One of the various factors making visiting every New York City park a Herculean task, aside from the sheer quantity, is inconsistent nomenclature. Athletic fields and playgrounds in themselves don't count as parks for this blog. But some "playgrounds" aren't just playgrounds.
Next to Bleecker Playground in the West Village, for example, and completely fenced off from the kids' play area, is a spacious, nicely landscaped seating area. Granted there were no children playing in the playground when I walked through the other day, but it felt like a peaceful oasis. So here it is (trumpets, please): the Bleecker Playground seating area.

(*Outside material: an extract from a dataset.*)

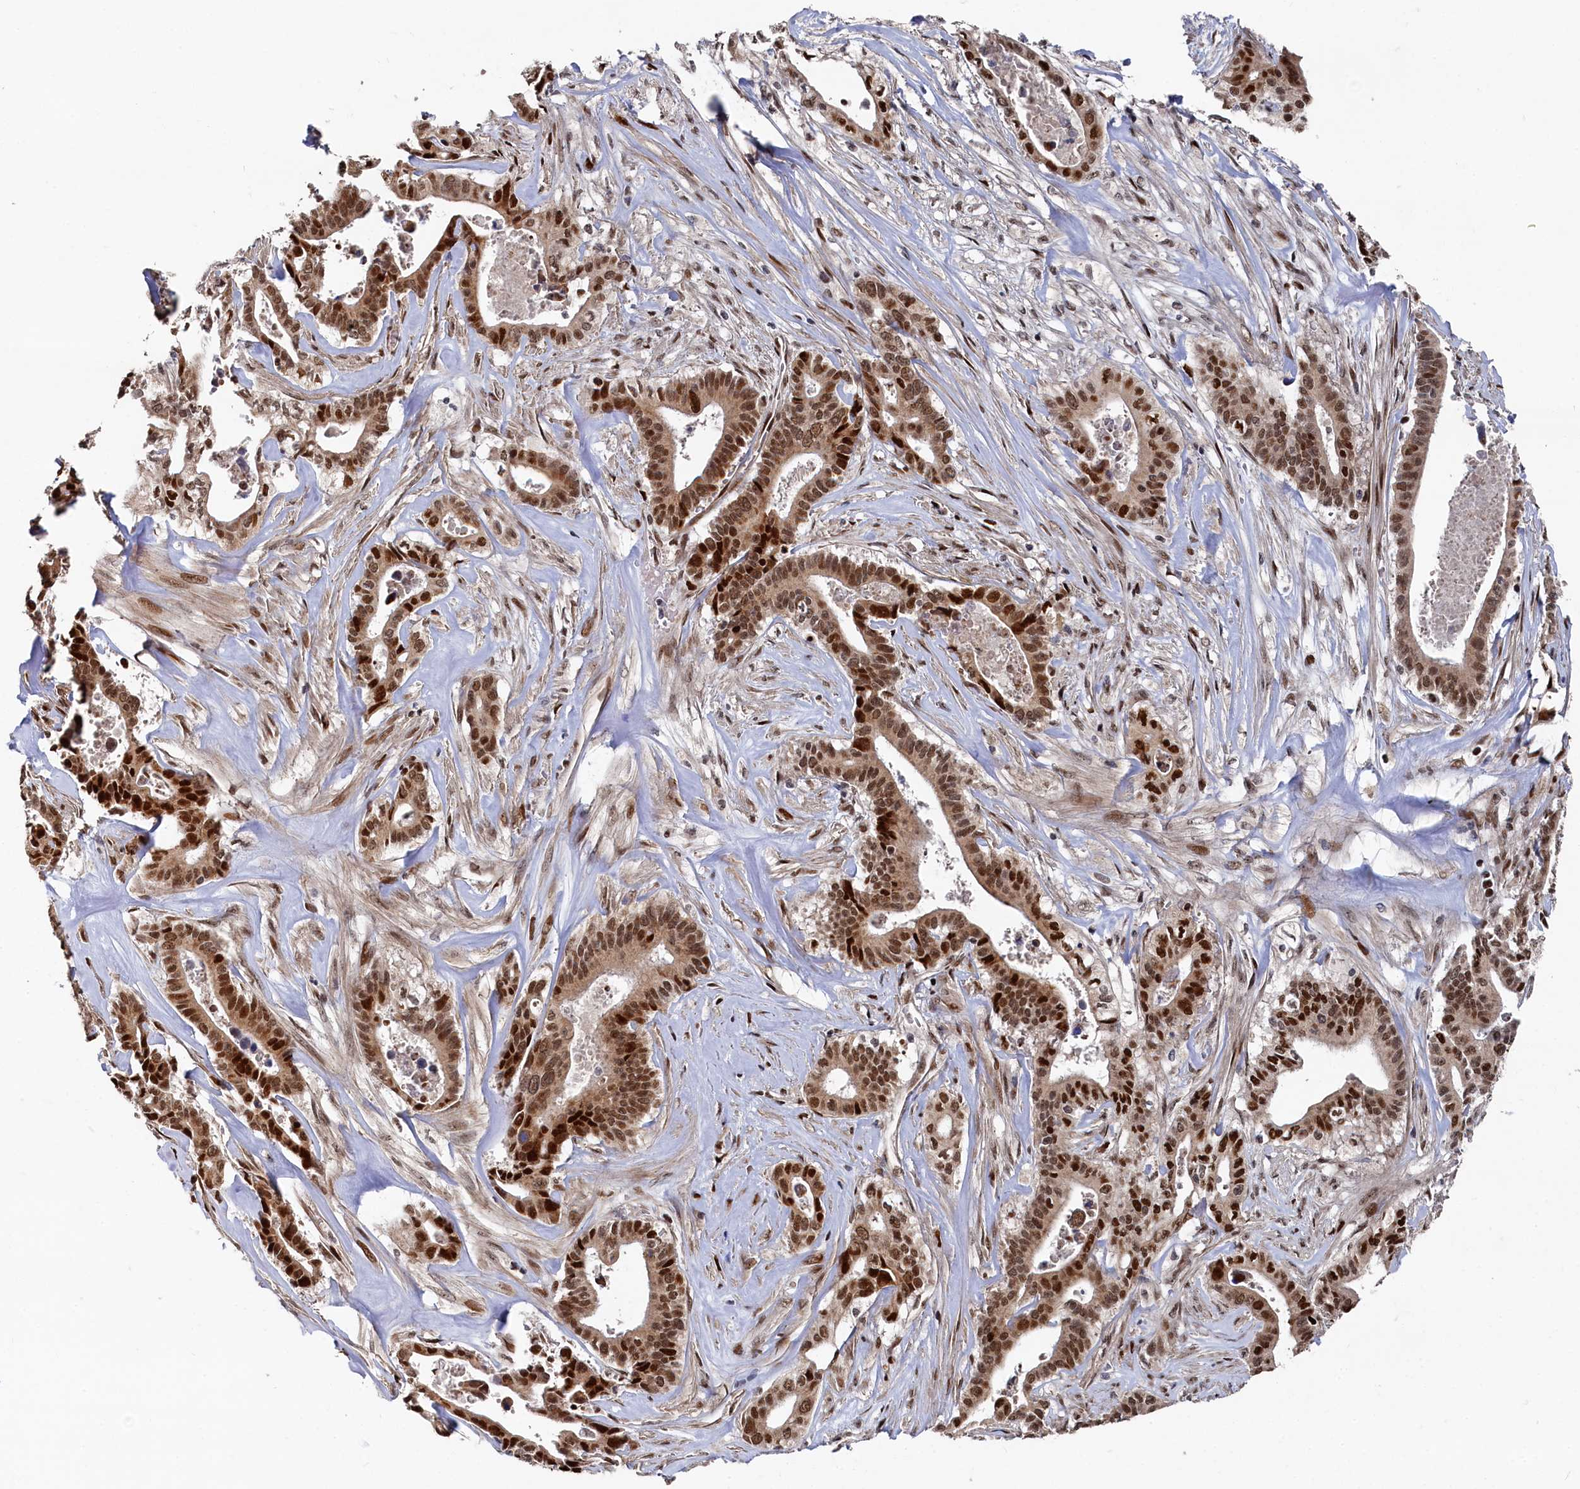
{"staining": {"intensity": "strong", "quantity": ">75%", "location": "cytoplasmic/membranous,nuclear"}, "tissue": "pancreatic cancer", "cell_type": "Tumor cells", "image_type": "cancer", "snomed": [{"axis": "morphology", "description": "Adenocarcinoma, NOS"}, {"axis": "topography", "description": "Pancreas"}], "caption": "About >75% of tumor cells in human pancreatic cancer (adenocarcinoma) demonstrate strong cytoplasmic/membranous and nuclear protein staining as visualized by brown immunohistochemical staining.", "gene": "BUB3", "patient": {"sex": "female", "age": 77}}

But what, you ask, is that dancingly expressive statue in the first photo above? The Parks Department website is happy to oblige with the answer: it's Chaim Gross's The Family, "dedicated by the artist to former Mayor Edward I. Koch in 1992," the year after Gross died. I don't know why they had to rename the Queenboro/59th St. Bridge after Koch when he already had this nifty sculpture (and the bridge already had two perfectly good names). And who actually did the dedicating?

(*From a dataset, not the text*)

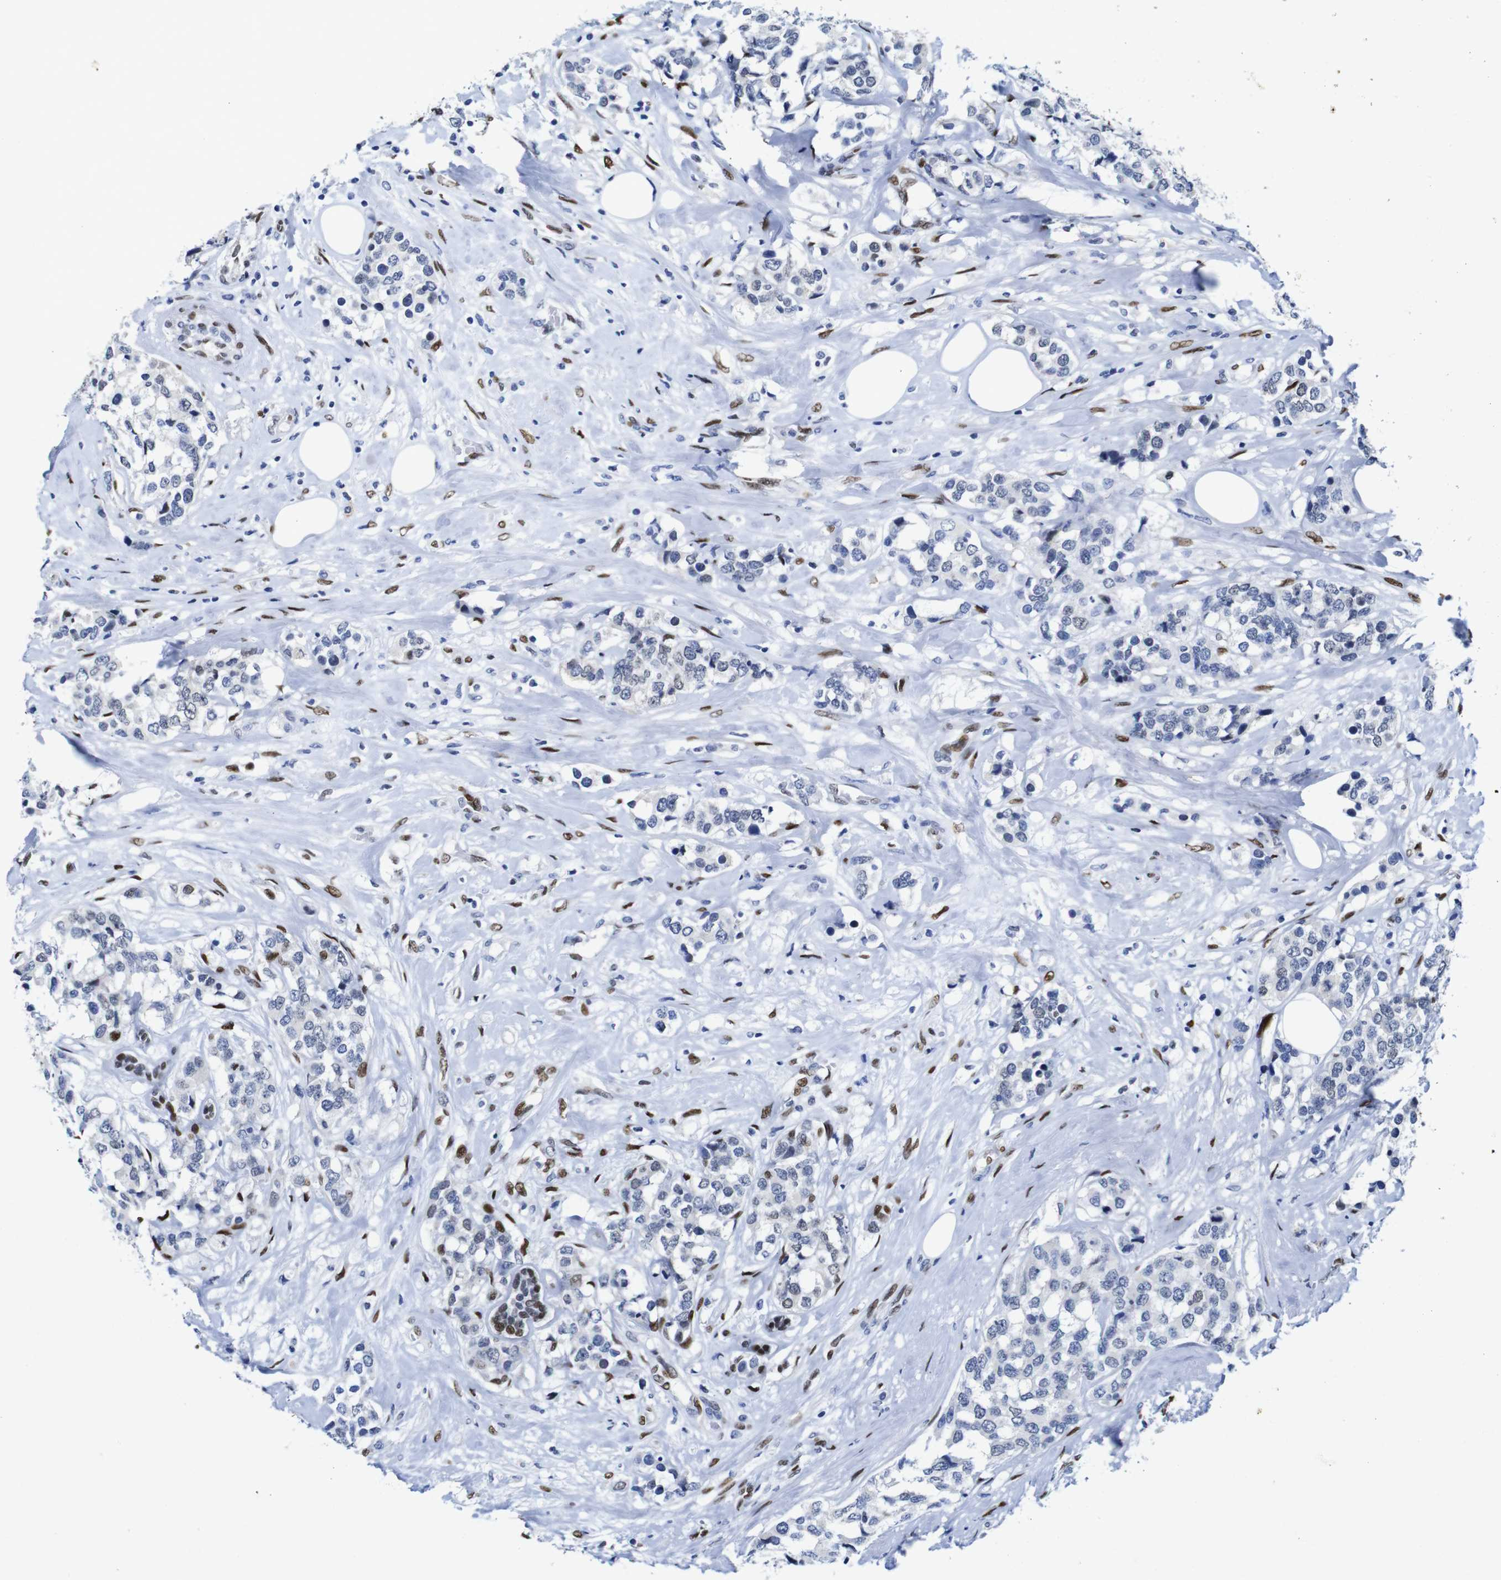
{"staining": {"intensity": "negative", "quantity": "none", "location": "none"}, "tissue": "breast cancer", "cell_type": "Tumor cells", "image_type": "cancer", "snomed": [{"axis": "morphology", "description": "Lobular carcinoma"}, {"axis": "topography", "description": "Breast"}], "caption": "Breast lobular carcinoma stained for a protein using IHC reveals no staining tumor cells.", "gene": "FOSL2", "patient": {"sex": "female", "age": 59}}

Another good question: Why is one section of this park paved in wooden boards? In any case, since my next post will take us to Coney Island, it makes a good transition. The sunlike image in the window is, I think, a display at the James Perse store, but I didn't want to get too close and burn my eyes (or melt my wings).
Finally, while I suppose none of us really needs to see yet another picture of a chess table, I like these solid-looking pieces of old furniture, and the presence of one does prove – to me at least – that this is indeed a New York City park.